The lottery actually pays out. The promise they make on selling the ticket is that someone will win. The people I know who buy the tickets do not do so for "the entertainment value". They do so for the chance to win. they are in fact chosing to increase their risk ratio on a very small portion of their income. This presents no issue of externalities to others.

However when someone gambles so much of their income that they become a burden on others (by turning to theft for example) then I think it is right for the government to say they can no longer gamble.

I think it reasonable for the government to say it will not enforce a gambling debt against someone who clearly could not afford to lose it, and also claim the right to prevent anyone else from enforcing it. In effect setting up an incentive for the other parties to a bet to find out a person's financial status.

Obviously there are more details to consider but this is not a book, but a comment.

Brian Macker said...

In the case of the government setting up a gambling house, well the above reasoning will not apply because in fact the government will be left holding the bag. If someone gambles all their money away on governemnt lottery tickets, then the government has to support them (when their are welfare laws).

It is also the government that will have to support them in jail if they turn to crime. No numbers runner on the street is going to do that for you.

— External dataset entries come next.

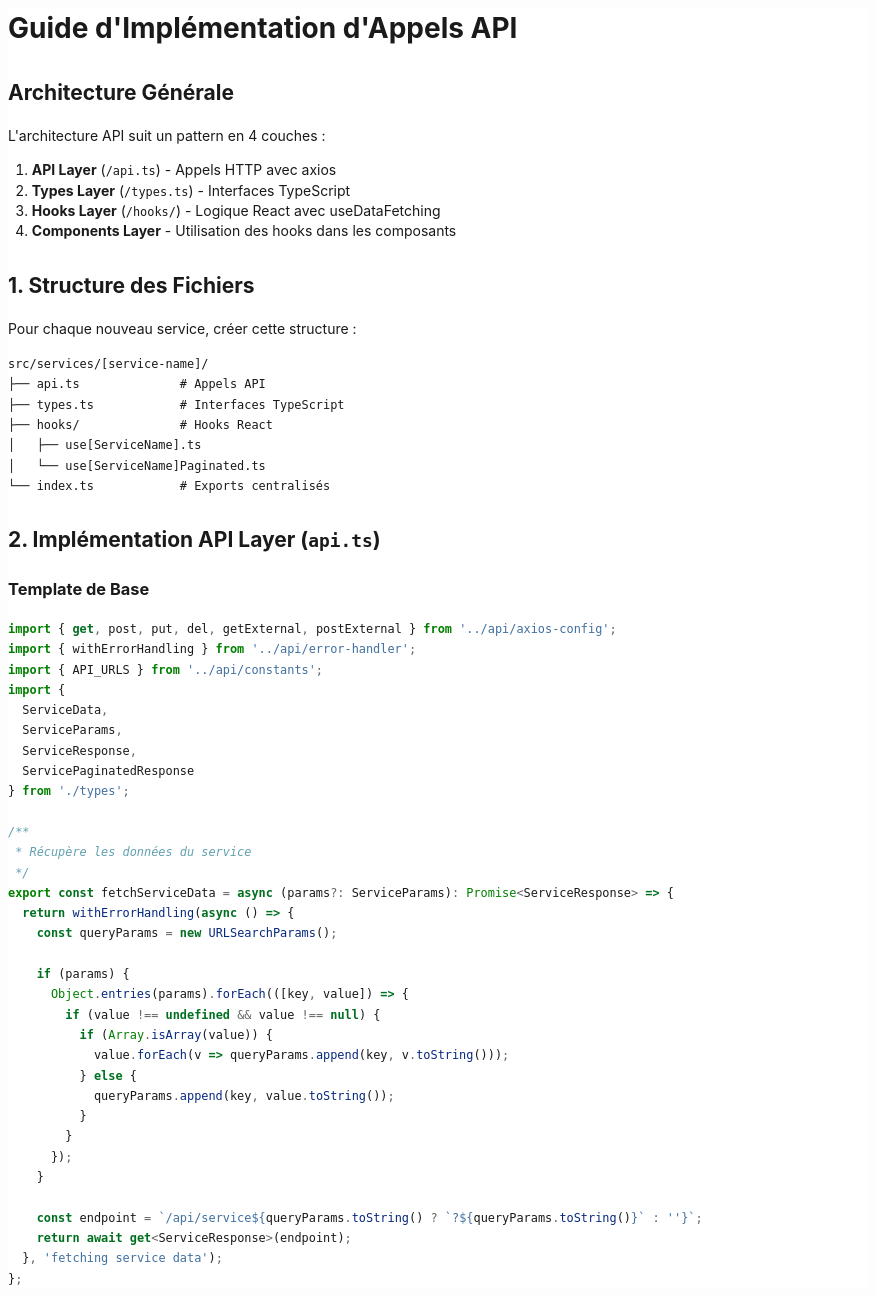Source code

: # Guide d'Implémentation d'Appels API

## Architecture Générale

L'architecture API suit un pattern en 4 couches :
1. **API Layer** (`/api.ts`) - Appels HTTP avec axios
2. **Types Layer** (`/types.ts`) - Interfaces TypeScript
3. **Hooks Layer** (`/hooks/`) - Logique React avec useDataFetching
4. **Components Layer** - Utilisation des hooks dans les composants

## 1. Structure des Fichiers

Pour chaque nouveau service, créer cette structure :
```
src/services/[service-name]/
├── api.ts              # Appels API
├── types.ts            # Interfaces TypeScript
├── hooks/              # Hooks React
│   ├── use[ServiceName].ts
│   └── use[ServiceName]Paginated.ts
└── index.ts            # Exports centralisés
```

## 2. Implémentation API Layer (`api.ts`)

### Template de Base
```typescript
import { get, post, put, del, getExternal, postExternal } from '../api/axios-config';
import { withErrorHandling } from '../api/error-handler';
import { API_URLS } from '../api/constants';
import { 
  ServiceData, 
  ServiceParams, 
  ServiceResponse,
  ServicePaginatedResponse 
} from './types';

/**
 * Récupère les données du service
 */
export const fetchServiceData = async (params?: ServiceParams): Promise<ServiceResponse> => {
  return withErrorHandling(async () => {
    const queryParams = new URLSearchParams();
    
    if (params) {
      Object.entries(params).forEach(([key, value]) => {
        if (value !== undefined && value !== null) {
          if (Array.isArray(value)) {
            value.forEach(v => queryParams.append(key, v.toString()));
          } else {
            queryParams.append(key, value.toString());
          }
        }
      });
    }
    
    const endpoint = `/api/service${queryParams.toString() ? `?${queryParams.toString()}` : ''}`;
    return await get<ServiceResponse>(endpoint);
  }, 'fetching service data');
};

```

So the government is in a unique position. That's true regardless of whether they do the right thing, or what the actual collection of decisions are with regard to providing welfare, enforcing laws against theft, or running lotteries. It is due to their claimed monopoly on enforcement.

Brian Macker said...

Do fortune tellers claim to be running a religion? I don't think so. If you are going to argue that what they are doing is religious then you are placed in the position of having to answer why they should pay taxes on the money they scam out of people.

I also don't agree that religion is supported for entertainment value only. If so then why not tax it at a higher rate like we do for other pointless entertainments (drinking, gambling, smoking)? BTW, I don't think taxes should be used to drive behavior. I'm just asking those who think religion is entertainment only (and especially if they are religious).

Ben said...

"If you are going to argue that what they are doing is religious then you are placed in the position of having to answer why they should pay taxes on the money they scam out of people."

That's an easy one to solve, especially since the current IRS scandal.

Make a single tax-exempt status for all non-profit organizations whether religious, political or whatever. There are 29 501(c) organizations, reduce it to one in a revenue neutral fashion.

That takes the IRS out of the business of judging speech altogether.

Brian Macker said...

No, I think the answer is to make no activty tax deductible. Charities, religion, educational foundations, etc. All use public services and a good estimation of how much is their intake of contributions.

RobertL said...

Time to prosecute every evangelical preacher on the planet and the entire Obama campaign!!!!

Martinkh said...

If people could go to jail for manipulating people into buying BS, then the organized criminal conspiracy called the Democratic Party would be shut down and thrown in jail.